Backblaze, meanwhile, seems to use the term "vaults" here, and seem to use it to mean racks/rooms of backup storage that are seemingly independent from a power/cooling/data perspective. (And possibly with their own isolated little room that has its own fire suppression? They don't mention it, but that's how I'd picture it.) They say that there are multiple vaults "per data centre." But often an entire campus of physically-isolated buildings — what in IaaS terminology would be separate AZs — would be considered one "data centre" in traditional hosting terms, if it's all owned by one company and operated by one shared ops staff.
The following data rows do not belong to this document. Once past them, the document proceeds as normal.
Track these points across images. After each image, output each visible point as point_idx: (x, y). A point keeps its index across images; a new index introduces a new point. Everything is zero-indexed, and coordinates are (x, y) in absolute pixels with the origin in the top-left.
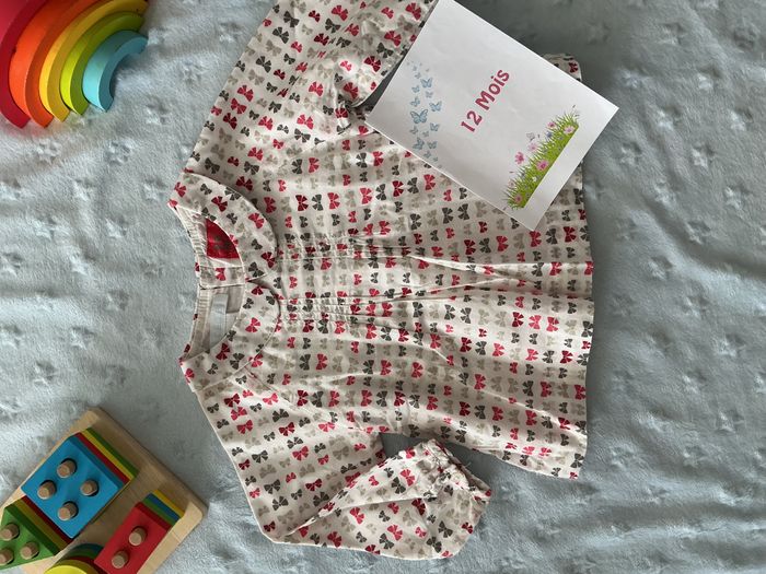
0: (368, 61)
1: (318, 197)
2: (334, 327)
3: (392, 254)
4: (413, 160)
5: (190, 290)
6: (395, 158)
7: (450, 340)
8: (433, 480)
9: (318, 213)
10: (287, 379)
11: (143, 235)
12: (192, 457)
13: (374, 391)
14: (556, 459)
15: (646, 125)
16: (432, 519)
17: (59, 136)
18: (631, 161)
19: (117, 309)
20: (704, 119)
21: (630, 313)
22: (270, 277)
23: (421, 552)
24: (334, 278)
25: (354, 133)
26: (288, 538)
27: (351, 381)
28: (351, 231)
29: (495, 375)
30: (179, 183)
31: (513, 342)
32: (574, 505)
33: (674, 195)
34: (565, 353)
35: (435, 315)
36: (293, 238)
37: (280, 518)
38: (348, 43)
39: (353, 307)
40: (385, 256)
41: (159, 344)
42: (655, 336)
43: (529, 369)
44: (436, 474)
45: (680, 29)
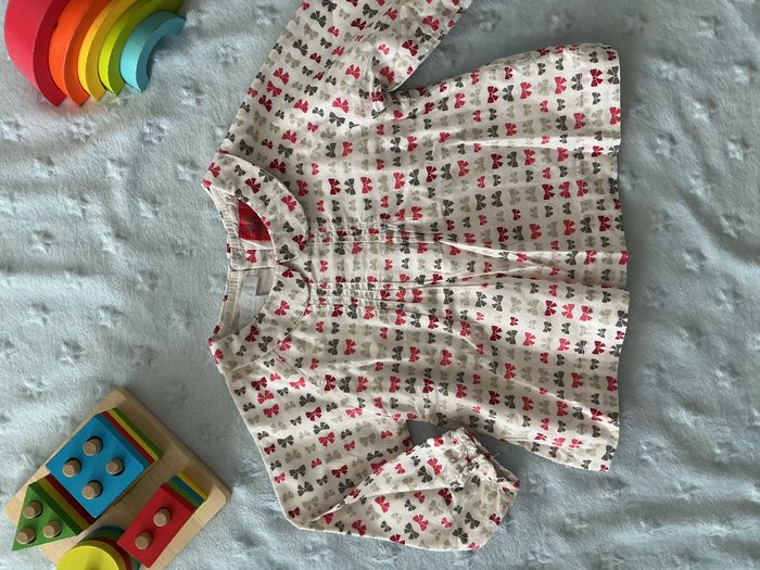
0: (406, 45)
1: (351, 182)
2: (363, 312)
3: (423, 240)
4: (447, 146)
5: (220, 271)
6: (428, 143)
7: (481, 328)
8: (461, 469)
9: (350, 197)
10: (315, 363)
11: (175, 215)
12: (217, 439)
13: (403, 377)
14: (586, 451)
15: (682, 116)
16: (458, 509)
17: (94, 115)
18: (666, 153)
19: (147, 289)
20: (740, 111)
21: (663, 305)
22: (300, 260)
23: (447, 543)
24: (365, 263)
25: (389, 117)
26: (313, 525)
27: (379, 367)
28: (383, 216)
29: (526, 364)
30: (213, 164)
31: (545, 331)
32: (603, 498)
33: (709, 187)
34: (597, 343)
35: (466, 302)
36: (325, 221)
37: (305, 504)
38: (386, 26)
39: (383, 293)
40: (416, 241)
41: (188, 325)
42: (688, 328)
43: (561, 360)
44: (463, 463)
45: (717, 22)
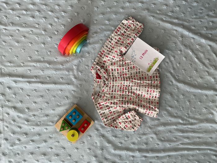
0: (125, 48)
1: (115, 69)
2: (117, 91)
4: (131, 64)
5: (93, 84)
6: (128, 63)
7: (136, 94)
9: (115, 72)
10: (109, 100)
11: (85, 75)
12: (92, 113)
13: (124, 102)
14: (153, 114)
15: (169, 59)
16: (133, 124)
17: (71, 57)
18: (167, 65)
19: (80, 87)
20: (179, 58)
21: (166, 90)
22: (107, 83)
23: (131, 129)
24: (117, 83)
25: (122, 59)
26: (109, 126)
27: (120, 100)
28: (120, 75)
29: (144, 100)
30: (92, 66)
31: (147, 94)
32: (156, 122)
33: (174, 71)
34: (155, 96)
35: (134, 90)
36: (111, 76)
37: (107, 123)
38: (122, 44)
39: (120, 88)
40: (126, 79)
41: (87, 93)
42: (170, 94)
43: (149, 99)
44: (134, 116)
45: (175, 43)
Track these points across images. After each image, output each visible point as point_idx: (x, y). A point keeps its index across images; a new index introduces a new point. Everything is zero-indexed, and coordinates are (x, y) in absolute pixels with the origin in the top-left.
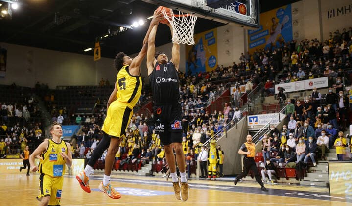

Since Backblaze don't introduce anything quite like the AZ concept in their docs, it's unclear whether their data centres are able to guarantee data durability in the event of a fire that destroys a single "vault."

What is clear, is that neither Google nor Backblaze considers this type of data durability to be the most important kind. Which makes sense: there are other types of disasters that can befall a data centre, or even an entire city, that will knock out (and potentially corrupt!) all AZs in that "region." I'd mention floods as the obvious thing to picture, but nobody builds a data centre on a floodplain. Instead, how about: climate change shifting the paths of tornadoes unpredictably; compression of a tectonic plate resulting in random areas of land (potentially inside a city) having the earth heaved and thrusted up by as much as meters; and key cities — and data-centers themselves as strategic targets, actually! — being bombed during a war.

Designing your archival storage to be resilient to these problems, will of course also protect your data in the event of a smaller-scale disaster like a fire, meteorite impact, or some spiteful person ramming a truck into one of the DC's buildings.

Therefore, Google and Backblaze have both designed in inter-regional replication for the purposes of "geographic data redundancy." GCS has "dual-region" and "multi-region" buckets; and Backblaze has "Cloud Replication" (https://www.backblaze.com/cloud-storage/features/replication) where you essentially make Bucket A in region A into a streaming read-replica of Bucket B in region B.

In both of these cases, enabling the feature costs money. Both providers consider the use-case for this level of durability so rare that they don't make it a guaranteed default with attempted cross-customer subsidization; but instead just offer it to the few customers who think they really need it, or who are required by law or regulation to do it.